Welfare reforms fail to reduce cost of renting
Private rents in England are rising by almost £300 a year despite government assurances that welfare reforms would drive down the cost of renting, a study has found.
Analysis of Valuation Office Agency data by housing charity Shelter has shown rents rose an average of 2.8 per cent from 2011 to 2012, with some areas seeing increases of more than 14 per cent. The 2.8 per cent rise is equivalent to £297 on average, in a year when average wages did not rise.
The government has repeatedly claimed private rents are falling in real terms, using figures from the English Housing Survey that show rents are rising less quickly than inflation. In January last year prime minister David Cameron claimed rents were falling as a result of welfare reforms but Inside Housing research found no evidence to support the claim.
Shelter also commissioned a survey of 4,300 private renters and found 55 per cent have less than £100 a month left after paying rent and essential bills. Seventy two per cent of renters said they are only able to save £50 or less a month, with 58 per cent saying they are not able to save at all.
Campbell Robb, chief executive of Shelter, said: ‘Rising rents are leaving people with little or nothing to save at the end of each month, giving them little chance of ever saving enough to climb on to the property ladder.
‘The renters we speak to have never been less hopeful.

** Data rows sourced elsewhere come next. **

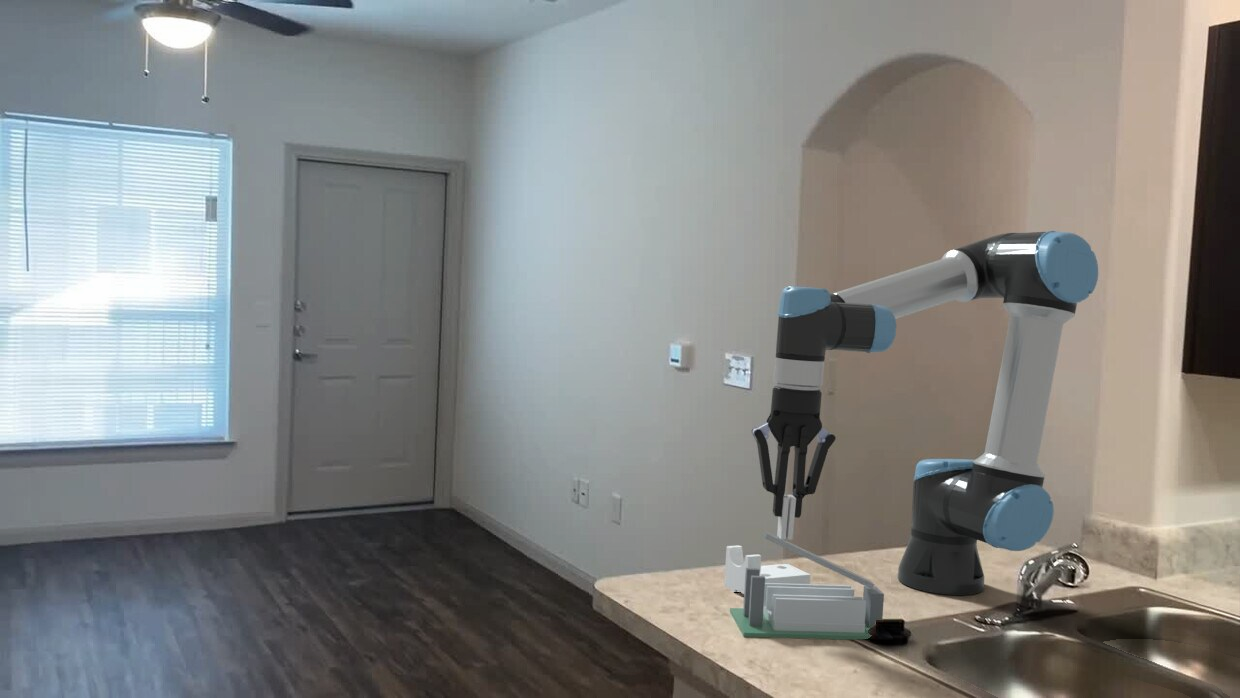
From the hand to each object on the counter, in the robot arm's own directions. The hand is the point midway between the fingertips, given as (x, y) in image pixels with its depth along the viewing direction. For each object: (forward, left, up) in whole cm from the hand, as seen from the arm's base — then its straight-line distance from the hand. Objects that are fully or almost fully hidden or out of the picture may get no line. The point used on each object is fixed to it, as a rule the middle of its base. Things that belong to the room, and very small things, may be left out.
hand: (784, 537), depth 167 cm
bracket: (-2, -19, -15) cm, 24 cm away
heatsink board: (-5, 0, -14) cm, 15 cm away
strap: (-5, 0, -4) cm, 7 cm away
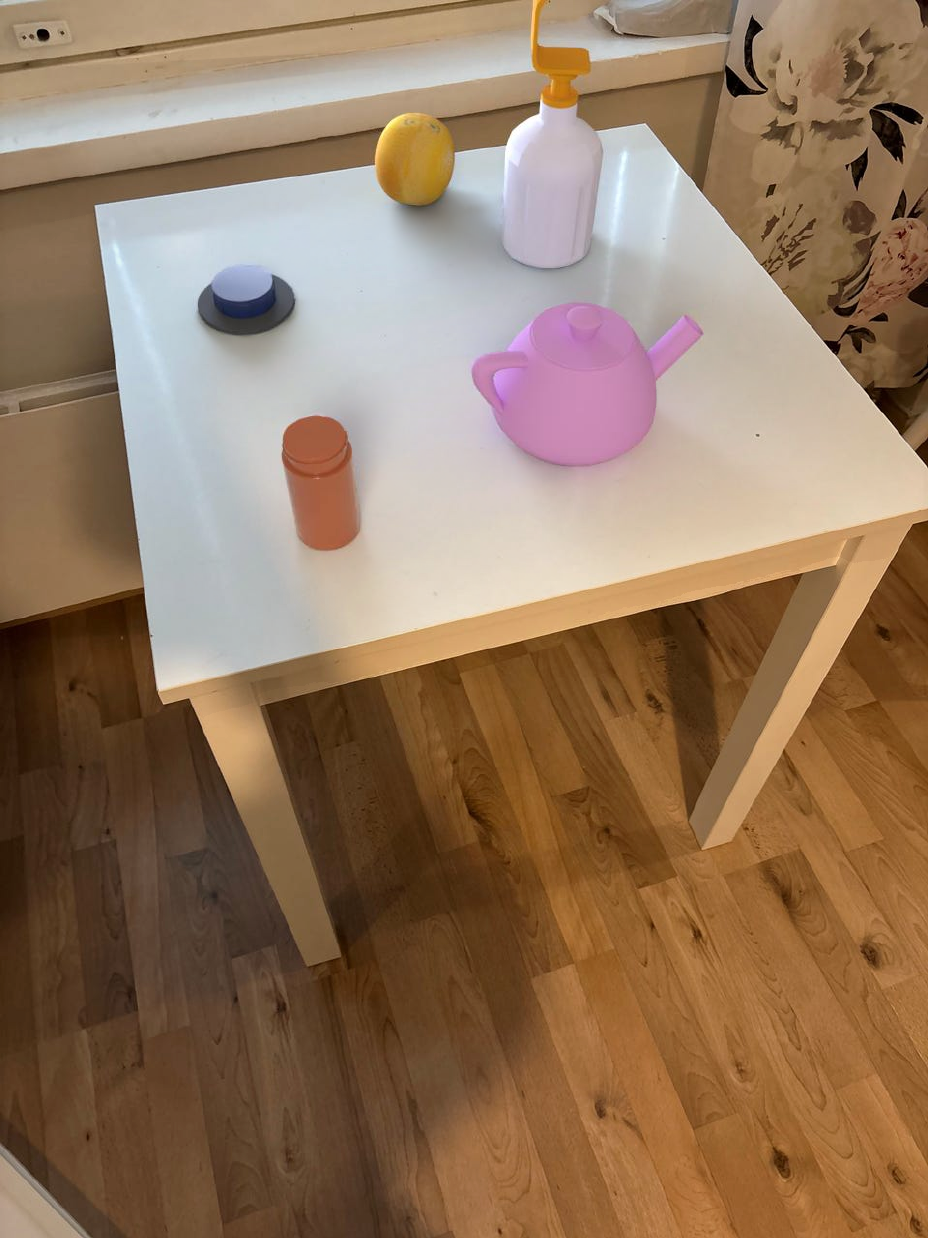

A relentless stream of rent rises means that most feel they will never move on from a life paying “dead money” to landlords, in a home that they can’t make their own. And for some, rising rents have more immediate consequences – not enough money to spend on food, fuel or other essentials.
‘Unless something changes, the chances of the next generation getting a home to call their own look increasingly bleak. The government needs to show young people and families exactly how it plans to dismantle the rent trap for good.’